◆ **DOCUMENT SECTION**

* * * *

Delay on Dhinsa harassment charges not ‘nefarious,’ lawyer says

News Aug 28, 2009 Ancaster News

There was nothing “nefarious” about delays in filing disciplinary charges against a Hamilton police sergeant accused of sexually harassing 13 women colleagues, a police lawyer says.

Colleen Robertshaw offered the first public account of how Chief Brian Mullan missed a key deadline on the charges during closing arguments in Ontario Superior Court last week on her motion to have a $4-million lawsuit by two complainants dismissed.

A hearing officer quashed 24 disciplinary charges against Sgt. Kevin Dhinsa more than two years ago after ruling the chief had filed them eight days after a statutory deadline.

Chief Mullan, Hamilton police services board and its lawyer, Marco Visentini, are defendants in the lawsuit, initially launched by 12 complaints last December. Ten dropped out last week.

A 13th complainant has come forward and is part of a grievance filed on behalf of all the women by their police association, the court heard. Ten of the women, including the remaining two plaintiffs, only identified as Jane Doe 11 and 12, have also filed a complaint to Ontario’s human rights commission.

A key issue in the lawsuit is the plaintiffs’ allegation that Chief Mullan and his codefendants were negligent in missing a six-month deadline for filing the disciplinary charges, a ruling both parties unsuccessfully sought to appeal through the courts.

Ms. Robertshaw said an internal disciplinary review committee recommended Police Services Act charges against Sgt. Dhinsa in minutes approved by the chief on May 29, 2006 –eight days before the six-month deadline of June 6.

* * * *

◆ **SUPPLIED DATA**
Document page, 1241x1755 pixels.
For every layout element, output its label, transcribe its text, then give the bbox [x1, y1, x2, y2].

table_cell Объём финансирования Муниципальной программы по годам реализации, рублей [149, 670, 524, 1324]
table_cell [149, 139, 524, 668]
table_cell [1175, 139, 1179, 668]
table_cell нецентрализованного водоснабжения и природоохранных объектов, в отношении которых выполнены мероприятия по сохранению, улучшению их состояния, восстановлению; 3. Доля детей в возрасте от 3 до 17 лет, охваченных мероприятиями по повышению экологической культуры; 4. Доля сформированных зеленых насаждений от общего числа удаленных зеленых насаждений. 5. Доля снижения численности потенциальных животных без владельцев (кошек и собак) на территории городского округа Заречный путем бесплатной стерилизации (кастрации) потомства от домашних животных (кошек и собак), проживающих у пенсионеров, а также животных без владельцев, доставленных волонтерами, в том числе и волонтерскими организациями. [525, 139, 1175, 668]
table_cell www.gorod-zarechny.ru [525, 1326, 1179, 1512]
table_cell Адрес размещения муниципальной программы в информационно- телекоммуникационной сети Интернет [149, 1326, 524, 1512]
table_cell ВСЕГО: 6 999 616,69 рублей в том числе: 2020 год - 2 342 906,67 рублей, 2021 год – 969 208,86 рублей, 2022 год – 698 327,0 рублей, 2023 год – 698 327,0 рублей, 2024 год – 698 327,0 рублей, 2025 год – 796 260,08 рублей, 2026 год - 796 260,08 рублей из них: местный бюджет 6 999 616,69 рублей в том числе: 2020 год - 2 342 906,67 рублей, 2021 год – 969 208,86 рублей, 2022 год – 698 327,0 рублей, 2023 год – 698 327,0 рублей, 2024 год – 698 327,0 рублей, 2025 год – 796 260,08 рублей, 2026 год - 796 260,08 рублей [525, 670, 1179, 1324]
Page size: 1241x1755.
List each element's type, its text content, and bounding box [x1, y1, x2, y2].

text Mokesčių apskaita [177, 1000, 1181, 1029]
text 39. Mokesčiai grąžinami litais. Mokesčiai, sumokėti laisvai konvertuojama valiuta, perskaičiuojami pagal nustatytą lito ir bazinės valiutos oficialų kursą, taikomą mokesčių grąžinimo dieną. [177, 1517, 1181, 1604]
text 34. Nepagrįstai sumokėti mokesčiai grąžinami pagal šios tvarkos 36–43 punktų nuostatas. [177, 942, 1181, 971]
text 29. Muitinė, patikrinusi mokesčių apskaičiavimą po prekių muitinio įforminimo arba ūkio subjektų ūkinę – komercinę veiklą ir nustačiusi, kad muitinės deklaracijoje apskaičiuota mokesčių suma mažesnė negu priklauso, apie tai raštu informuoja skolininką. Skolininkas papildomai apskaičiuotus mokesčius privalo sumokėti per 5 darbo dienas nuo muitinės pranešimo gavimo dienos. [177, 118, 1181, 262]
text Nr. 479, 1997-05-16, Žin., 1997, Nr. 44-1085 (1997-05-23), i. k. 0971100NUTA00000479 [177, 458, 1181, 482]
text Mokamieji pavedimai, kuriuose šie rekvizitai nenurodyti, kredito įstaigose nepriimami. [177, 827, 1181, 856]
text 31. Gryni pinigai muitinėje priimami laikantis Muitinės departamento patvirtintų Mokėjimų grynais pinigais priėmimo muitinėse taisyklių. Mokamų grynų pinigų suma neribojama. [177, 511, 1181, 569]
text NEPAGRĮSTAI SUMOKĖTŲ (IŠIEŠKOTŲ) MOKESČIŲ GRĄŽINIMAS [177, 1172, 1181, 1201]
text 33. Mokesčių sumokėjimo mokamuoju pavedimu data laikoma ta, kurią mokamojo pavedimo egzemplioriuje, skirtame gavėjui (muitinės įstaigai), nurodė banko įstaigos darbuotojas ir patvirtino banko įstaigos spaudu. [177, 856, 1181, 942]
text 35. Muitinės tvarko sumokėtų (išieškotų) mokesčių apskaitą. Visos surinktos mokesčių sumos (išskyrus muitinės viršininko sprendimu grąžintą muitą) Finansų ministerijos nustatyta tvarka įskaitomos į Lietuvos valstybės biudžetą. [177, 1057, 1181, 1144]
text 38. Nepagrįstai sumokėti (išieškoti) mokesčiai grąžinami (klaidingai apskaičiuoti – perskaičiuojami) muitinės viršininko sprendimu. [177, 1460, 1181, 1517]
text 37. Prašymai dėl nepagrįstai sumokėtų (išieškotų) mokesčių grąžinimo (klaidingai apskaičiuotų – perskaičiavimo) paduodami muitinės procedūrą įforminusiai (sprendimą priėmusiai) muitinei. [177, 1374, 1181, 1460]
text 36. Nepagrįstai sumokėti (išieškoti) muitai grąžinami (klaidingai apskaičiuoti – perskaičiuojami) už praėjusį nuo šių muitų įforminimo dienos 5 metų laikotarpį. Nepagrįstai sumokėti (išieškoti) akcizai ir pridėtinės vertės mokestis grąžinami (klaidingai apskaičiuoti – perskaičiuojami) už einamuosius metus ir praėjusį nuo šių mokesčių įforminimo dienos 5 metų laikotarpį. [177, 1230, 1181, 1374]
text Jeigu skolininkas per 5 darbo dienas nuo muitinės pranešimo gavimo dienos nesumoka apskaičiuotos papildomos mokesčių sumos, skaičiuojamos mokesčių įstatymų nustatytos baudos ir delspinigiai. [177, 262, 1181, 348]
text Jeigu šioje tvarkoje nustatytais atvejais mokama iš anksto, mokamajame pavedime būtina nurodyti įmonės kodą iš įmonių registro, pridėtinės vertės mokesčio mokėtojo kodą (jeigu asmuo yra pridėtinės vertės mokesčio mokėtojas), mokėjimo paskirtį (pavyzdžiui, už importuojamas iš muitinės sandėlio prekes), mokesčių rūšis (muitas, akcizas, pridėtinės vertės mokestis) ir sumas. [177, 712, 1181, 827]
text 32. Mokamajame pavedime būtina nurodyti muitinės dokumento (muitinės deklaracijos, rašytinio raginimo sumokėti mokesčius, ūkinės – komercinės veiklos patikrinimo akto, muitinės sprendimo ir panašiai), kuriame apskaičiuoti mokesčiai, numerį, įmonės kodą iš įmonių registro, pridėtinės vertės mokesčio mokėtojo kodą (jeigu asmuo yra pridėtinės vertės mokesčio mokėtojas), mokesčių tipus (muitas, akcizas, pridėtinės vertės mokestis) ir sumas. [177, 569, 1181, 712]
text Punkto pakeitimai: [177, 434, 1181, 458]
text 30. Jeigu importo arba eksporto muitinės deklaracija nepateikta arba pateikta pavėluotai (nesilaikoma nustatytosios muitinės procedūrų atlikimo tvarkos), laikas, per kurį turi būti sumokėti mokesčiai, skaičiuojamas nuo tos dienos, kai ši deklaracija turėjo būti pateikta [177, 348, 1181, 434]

* * * *

◆ **WRITTEN EXERCISE**
Transcribe the stretch from "Delay on Dhinsa" through "two complainants dismissed." in the news story on the Dhinsa harassment charges. You won't need the listing for this.

◆ **RESPONSE TO THIS TASK**
Delay on Dhinsa harassment charges not ‘nefarious,’ lawyer says

News Aug 28, 2009 Ancaster News

There was nothing “nefarious” about delays in filing disciplinary charges against a Hamilton police sergeant accused of sexually harassing 13 women colleagues, a police lawyer says.

Colleen Robertshaw offered the first public account of how Chief Brian Mullan missed a key deadline on the charges during closing arguments in Ontario Superior Court last week on her motion to have a $4-million lawsuit by two complainants dismissed.